It’s never too early to start looking at the Western Conference standings.
Not when you’ve been out of the playoffs for 10 seasons and never expected to be in this position. Not when your best player is hungry as hell and has waited too long for a chance to prove himself on the biggest stage in the NBA. Not when you are so close.
It may seem like you can’t look too closely into the playoff picture until the New Year, but for the Suns, that’s not true for a few reasons.
Tiebreakers are playing out already
Beating Minnesota twice in the first quarter of the year may be the best thing that happened to the Suns so far.
NBA tiebreaker rules mean that when any two teams are tied for a playoff spot, head-to-head record decides who moves up. The Suns play the Timberwolves another two times surprisingly, but they only need to win one of those games to win the head to head tiebreaker with Minnesota.
After a difficult loss to the Lakers the night before, Minnesota’s dismal effort in Phoenix led to a team meeting in the visiting locker room at Talking Stick Resort Arena.
“We talked to each other and addressed a few things,” forward Robert Covington told The Star Tribune. “Just got to move forward. Got another game Wednesday. Can’t let things linger. … we told each other we got to just get back to ourselves, back to the fun we were having in the beginning of the year.”
Fortunately for the Suns, they finally took advantage of a rest advantage. Against the Wizards and Celtics earlier in the year, the Suns couldn’t use those teams’ tired legs against them. They lost both of those games pretty clearly.
Just like Phoenix, the Timberwolves are facing questions about how real their start was. Most of that conversation centers around Andrew Wiggins, who was upset with the team’s lackadaisical effort against the Suns on Monday night.
“We’re losing games that are important and might come back to haunt us,” he said. “Just refocusing, not getting complacent. I feel like we were kind of content where we were, how we started the season.”
Players and coaches will say they’re not paying close attention yet, but don’t be fooled.
Oklahoma City overtook the Timberwolves in the standings this week and the Kings are nipping at their heels. The West is starting to look like everyone thought it would, and that makes every win this side of the Mississippi vital.
The Suns are regaining momentum they lost when injuries hit
All the talk of building a program and developing a scheme sort of flies out the door when winning games because such a drag. A four-game road trip challenged this team and they came out of it with two wins and were rewarded with Aron Baynes’ return to the floor on Monday.
With three games remaining until Deandre Ayton comes back, the Suns can chart a course forward again.
“It’s good for confidence when you can keep a team like that that has two guys who pretty much are All-Star caliber guys, keep them from taking over the game,” coach Monty Williams said of beating Minnesota.
The Suns’ star backcourt is back to figuring plays out on the fly and reading the coach’s mind. They are playing small with ease all of a sudden. They are still seventh in the NBA in offense.
Without overreacting to five games too much, what feels fair is to say they are right on track to integrate Ayton into a humming machine rather than the broken-down engine that slowed down in mid-November.
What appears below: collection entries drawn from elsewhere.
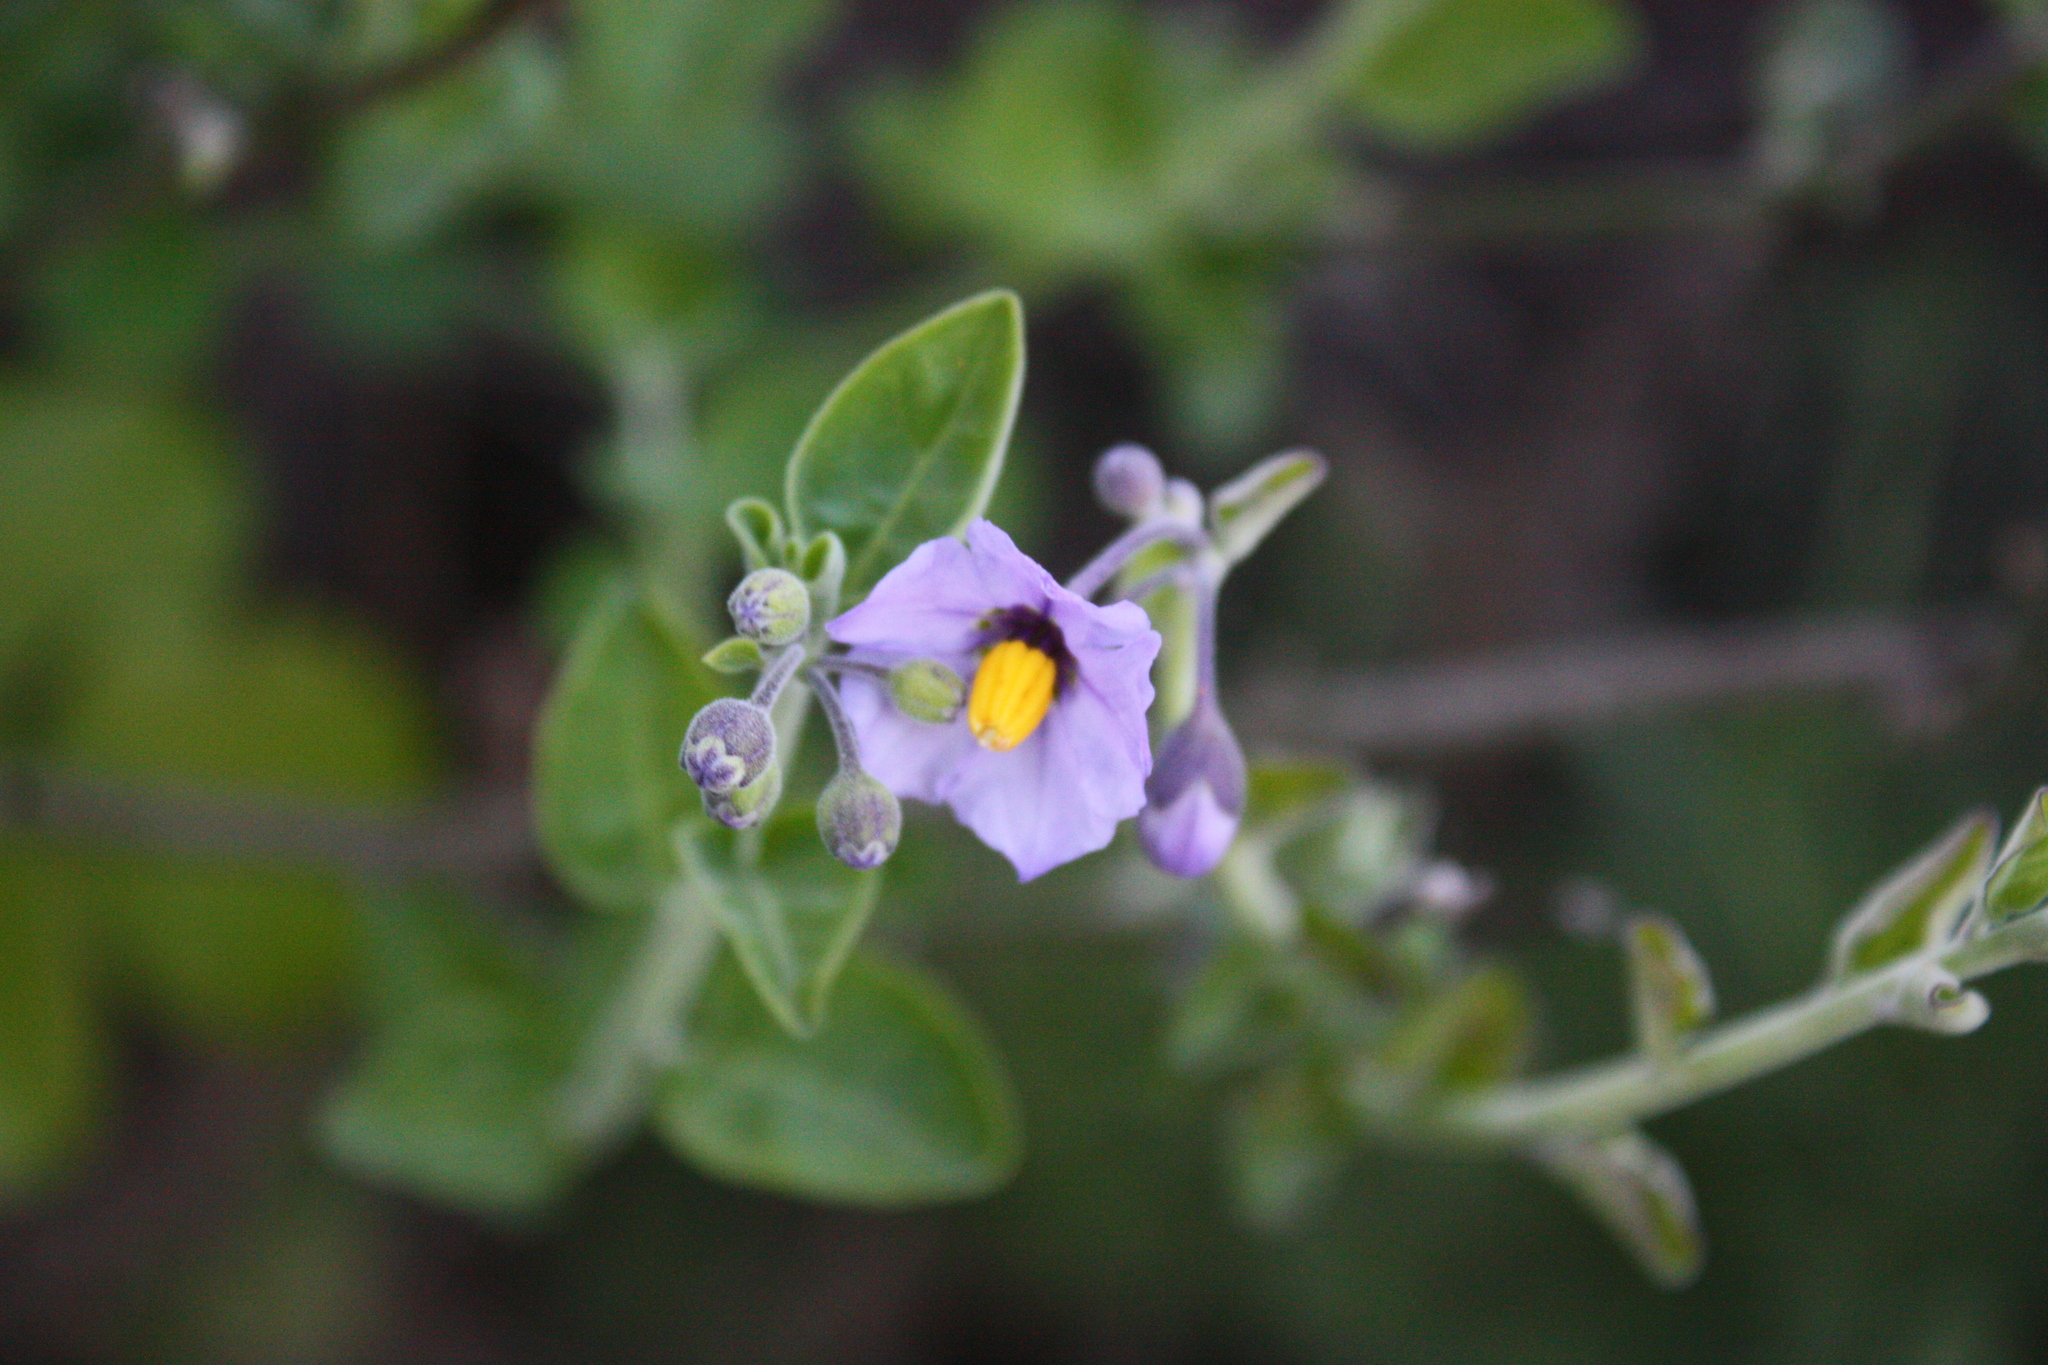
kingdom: Plantae
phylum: Tracheophyta
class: Magnoliopsida
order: Solanales
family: Solanaceae
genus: Solanum
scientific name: Solanum umbelliferum
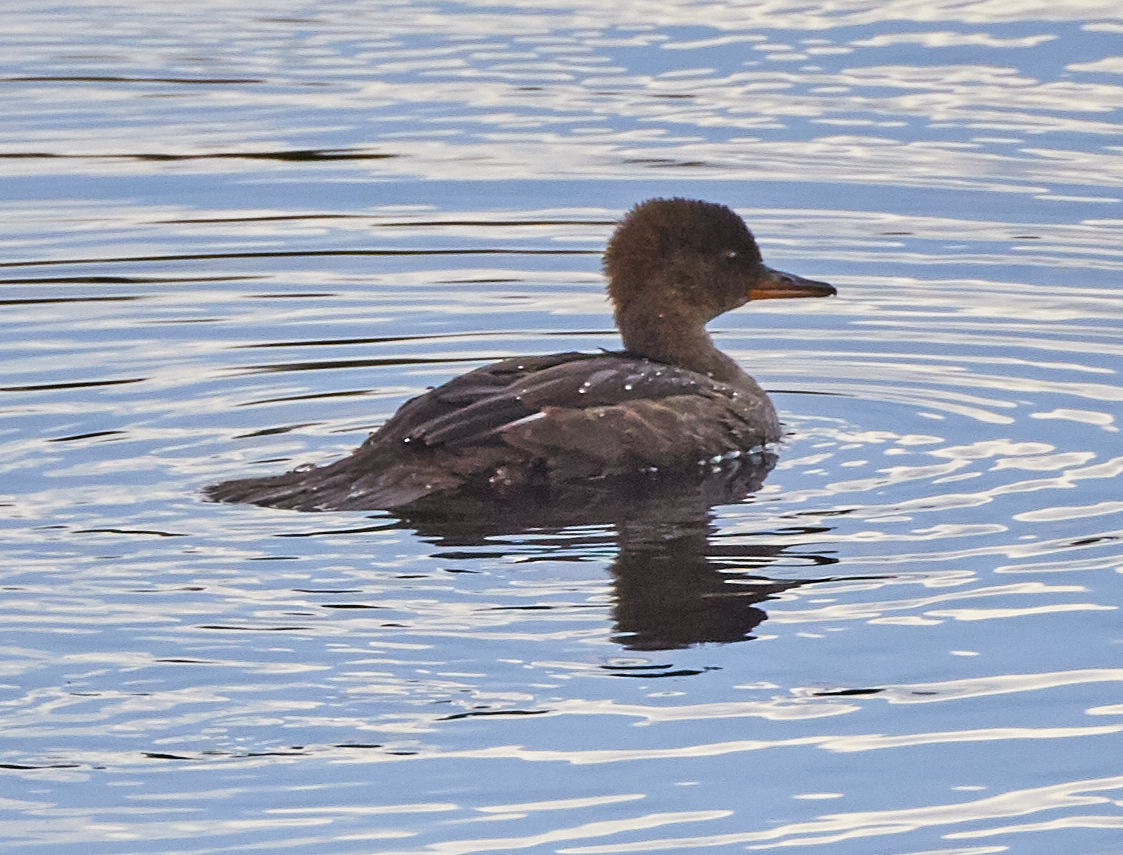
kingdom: Animalia
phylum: Chordata
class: Aves
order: Anseriformes
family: Anatidae
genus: Lophodytes
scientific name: Lophodytes cucullatus
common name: Hooded merganser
Resiliency is a season-long effort
Much was made at the beginning of the year about the fight of the Suns. They clawed their way back to battle down to the wire against good teams, and they found another gear when needed.
The same toughness is required to grind through 82 games and emerge a playoff team. So to see the Suns lose eight of 11 over the course of three weeks and respond by beating up on a playoff challenger was impressive.
It wasn’t like that in the past.
“It says a lot about our team,” Devin Booker said. “I’ve been in situations here in the past where those losses would pile up and be contagious, but through our wins and our losses, we come in here with the same mentality regardless of when we drop two in a row or won two in a row.”
The Suns will have to keep that same energy to even think about meaningful games in April.